Former Democratic Party Chairman Chip Forrester testifies Oct. 9, 2013, before the Tennessee Registry of Election Finance.
Former Democratic Party Chairman Chip Forrester testifies Oct. 9, 2013, before the Tennessee Registry of Election Finance.

An ethics complaint filed against Gov. Bill Haslam was dismissed Wednesday by the Tennessee Registry of Election Finance because of a lack of evidence.

The committee, which voted along party lines, refused to further investigate whether the governor failed to properly divulge a campaign-related association he had with veteran political consultant Tom Ingram.

Former Democratic Party Chairman Chip Forrester lodged the complaint in August based on news reports asserting Haslam hadn’t disclosed the nature of his relationship with Ingram consistent with state campaign-finance reporting requirements.

Ingram, who was chief of staff and chief deputy to Gov. Lamar Alexander in the 1970s and ’80s, was on Haslam’s 2010 campaign payroll and helped with the governor’s transition. Ingram advised Haslam during the transition and Haslam then reportedly chose to continue their relationship.

Forrester alleged in his complaint that Ingram’s work for the governor was campaign-related and therefore Ingram’s pay and activities should have been reported with the state.

Forrester’s complaint referenced internal Haslam administration communications obtained by Nashville’s News Channel 5 suggesting Ingram performed campaign-related work while Haslam was paying him privately. In particular, an email from October 2012 showed Ingram and Haslam Chief of Staff Mark Cate discussing a “2014 planning retreat” at Loews Vanderbilt.

During Wednesday’s hearing, Haslam campaign attorney Joseph Woodruff said Ingram was at the meeting, but as a volunteer only, not paid staff. “The money was not campaign funds because the work was not campaign related,” Woodruff said.

Forrester was asked by the committee Wednesday to produce the emails (which can be found here), but he didn’t have them. He offered to present them at the Registry of Election Finance’s next regular meeting but Republican committee member Patricia Heim, who was appointed by Haslam, moved instead to immediately dismiss the complaint for lack of “hard evidence.”

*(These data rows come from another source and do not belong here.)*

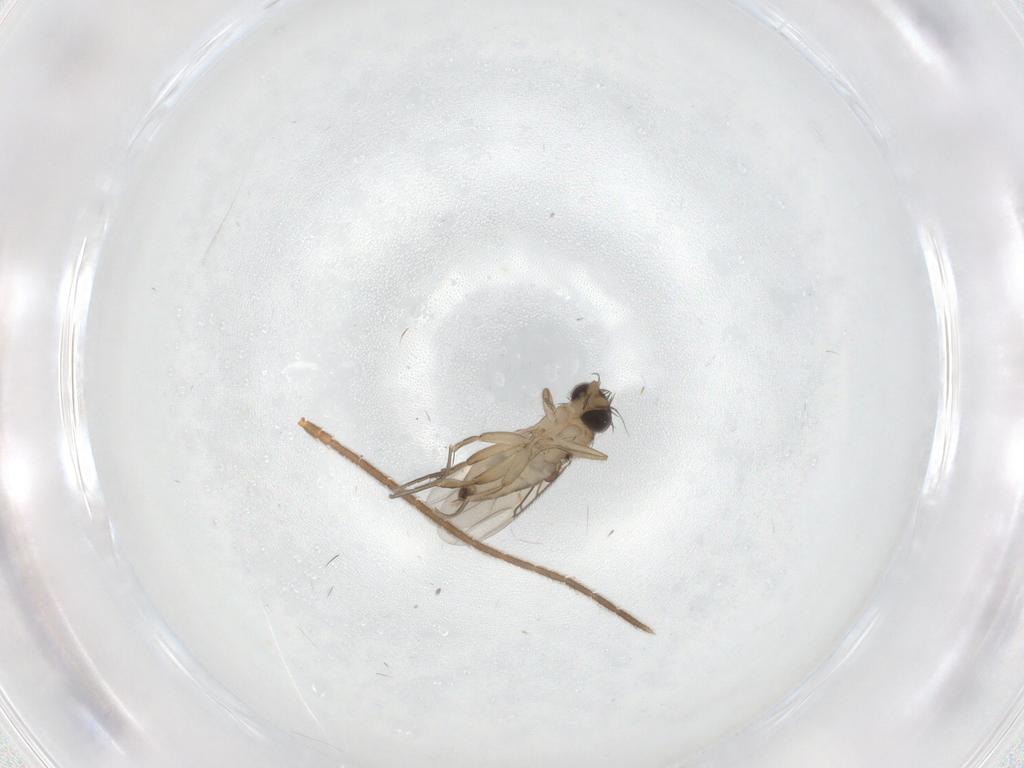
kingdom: Animalia
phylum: Arthropoda
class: Insecta
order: Diptera
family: Phoridae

Chairman Henry Fincher, the House Democratic Caucus appointee, agreed that without the emails Forrester’s case was weak. But Fincher suggested Forrester be afforded additional time because the committee hadn’t requested prior to the hearing that the emails be submitted.

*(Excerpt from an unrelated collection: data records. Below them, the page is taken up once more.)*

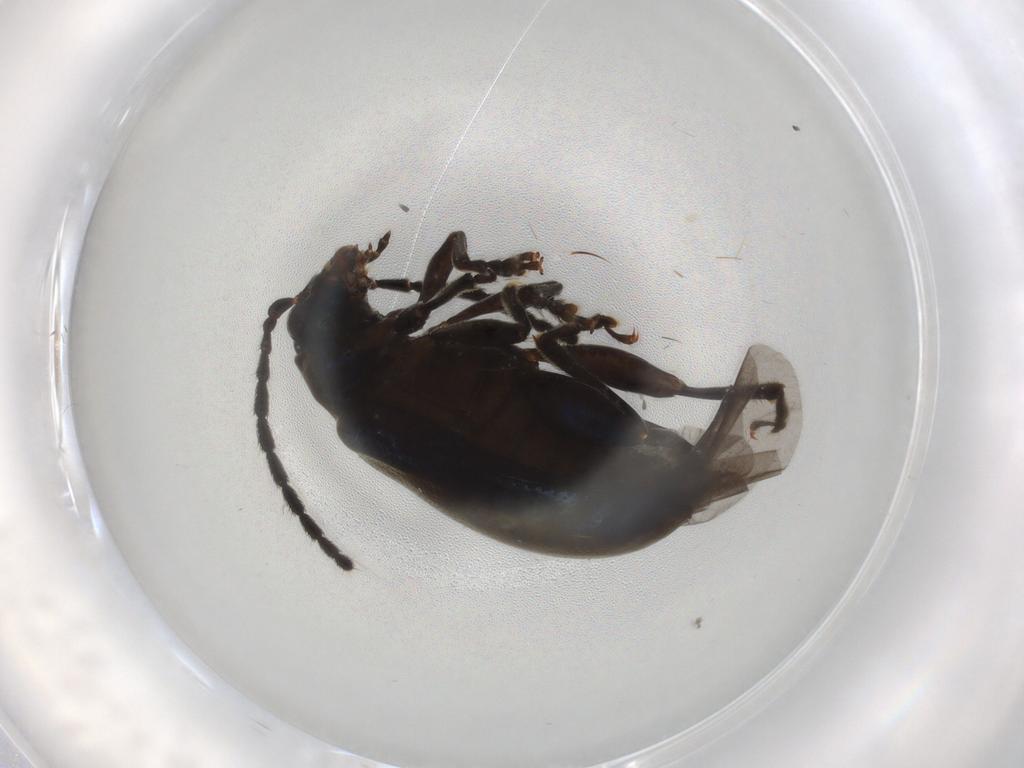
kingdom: Animalia
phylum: Arthropoda
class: Insecta
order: Coleoptera
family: Chrysomelidae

“I understand there is a strong interest in resolution…getting it done, getting it finalized,” Fincher said. “But also realize there are news reports that discuss emails that are there, and I think the public interest is such that we (need to) offer a reasonable time to produce something we just asked him for today.”

House Republican Caucus Appointee Justin Pitt argued the complaint didn’t present sufficient grounds and called for a vote, which fell along partisan divisions, 3-1-1. Republicans Heim, Pitts and Darlene McNeece voted to dismiss the complaint. Fincher voted against and the other Democrat, Norma Lester, abstained.

Despite the dismissal, Forrester said he will consider refiling the complaint and include all the evidence from the beginning. “The consultant was on the campaign payroll, went off the campaign payroll and was paid personally. His activities I can’t imagine would have changed in any substantive way in terms of his advice to the governor,” Forrester said afterward.

“Gov. Bill Haslam is hiding the truth from Tennesseans, just like he’s hiding his tax returns,” he said.